→ **EXTRAIT PRÉSENTÉ**:
--------
Par des mémoires en défense, enregistrés les 20 août et 5 novembre 2021, la SAS Artélia, venant aux droits de la société Artélia Bâtiment et Industrie, elle-même venant aux droits de la société Auxitec Bâtiment, représentée par Me Lacroix, conclut à titre principal au rejet de la requête, subsidiairement à la réformation du jugement attaqué en ce qu'il a fixé à 21 % la quote-part de la société Artélia Bâtiment et Industrie au titre des frais et honoraires d'expertise et en ce qu'il a limité l'appel en garantie de la société Artélia contre l'OPH Var Habitat à 20% des condamnations prononcées à son encontre, à la condamnation de l'OPH Var Habitat à la garantir de toutes les condamnations dont elle pourrait être l'objet et, en tout état de cause, à ce que soit mise à la charge des consorts E... la somme de 5 000 euros en application de l'article L. 761-1 du code de justice administrative.

Elle soutient que :

- les travaux en cause n'ont pu causer aucun dommage au titre de l'apport d'eaux pluviales, lequel n'a pas été aggravé par ceux-ci, les eaux de surface étant collectées par des réseaux adaptés et les barbacanes du mur de soutènement se bornant à assurer l'écoulement naturel des eaux pluviales issues des surfaces non imperméabilisées ;

- la pose d'une canalisation souterraine sur le terrain des requérants n'est qu'une hypothèse formulée par l'expert, sans constat sur site, et ne concerne qu'une emprise de quelque cinquante centimètres ;

- c'est à une juste indemnisation des préjudices des requérants que se sont livrés les premiers juges ;

- le préjudice tenant à une dépréciation permanente de la propriété des requérants ne peut être indemnisé que par le maître de l'ouvrage public, aucun fait dommageable n'étant imputable à la société ;

- c'est à tort que les premiers juges ont limité à 20 % l'appel en garantie formé par la société contre Var Habitat ;

- c'est à tort que les premiers juges ont laissé à sa charge 21% des frais et honoraires de l'expertise.

Par un mémoire en défense, enregistré le 5 octobre 2021, la société par action simplifiée (SAS) Eurovia Provence-Alpes-Côte d'Azur, représentée par Me Hamdi, conclut au rejet de la requête d'appel, à la réformation du jugement querellé en ce qu'il a prononcé sa condamnation solidaire avec la société Var Habitat et la SAS Garnier Pisan, et à ce que soit mise à la charge des appelants la somme de 5 000 euros au titre de l'article L. 761-1 du code de justice administrative.
--------
→ **BLOC DE DONNÉES**:
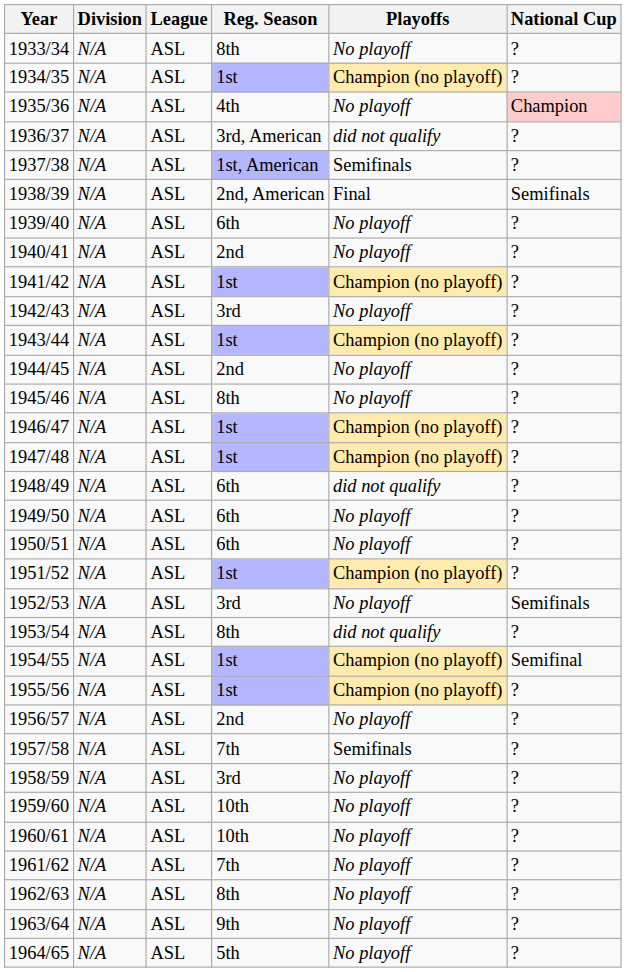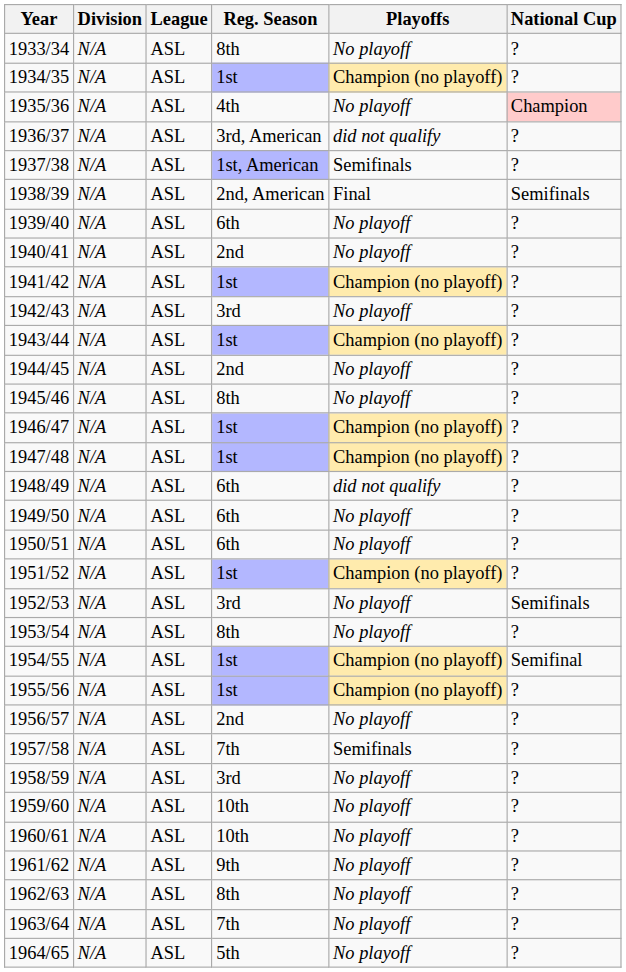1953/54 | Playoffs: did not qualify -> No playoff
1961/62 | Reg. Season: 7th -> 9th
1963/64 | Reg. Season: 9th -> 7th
--------
→ **TRAVAIL À FAIRE**:
(a) Traduisez en anglais la phrase suivante de l'extrait présenté : « Par un mémoire en défense, enregistré le 5 octobre 2021, la société par action simplifiée (SAS) Eurovia Provence-Alpes-Côte d'Azur, représentée par Me Hamdi, conclut au rejet de la requête d'appel, à la réformation du jugement querellé en ce qu'il a prononcé sa condamnation solidaire avec la société Var Habitat et la SAS Garnier Pisan, et à ce que soit mise à la charge des appelants la somme de 5 000 euros au titre de l'article L. 761-1 du code de justice administrative. »
(b) Recopiez le passage de l'extrait présenté qui commence par « - le préjudice » et se poursuit jusqu'à « honoraires de l'expertise. », en substituant « juges de première instance » à « premiers juges ».
Les données proviennent d'une autre source que l'extrait présenté.

→ **RÉPONSES**:
(a) By a statement of defense, registered on October 5, 2021, the simplified joint-stock company (SAS) Eurovia Provence-Alpes-Côte d'Azur, represented by Maître Hamdi, asks that the appeal be dismissed, that the contested judgment be amended insofar as it ordered the company jointly and severally liable with the company Var Habitat and the SAS Garnier Pisan, and that the sum of 5,000 euros be charged to the appellants under article L. 761-1 of the Code of Administrative Justice.

(b)
- le préjudice tenant à une dépréciation permanente de la propriété des requérants ne peut être indemnisé que par le maître de l'ouvrage public, aucun fait dommageable n'étant imputable à la société ;

- c'est à tort que les juges de première instance ont limité à 20 % l'appel en garantie formé par la société contre Var Habitat ;

- c'est à tort que les juges de première instance ont laissé à sa charge 21% des frais et honoraires de l'expertise.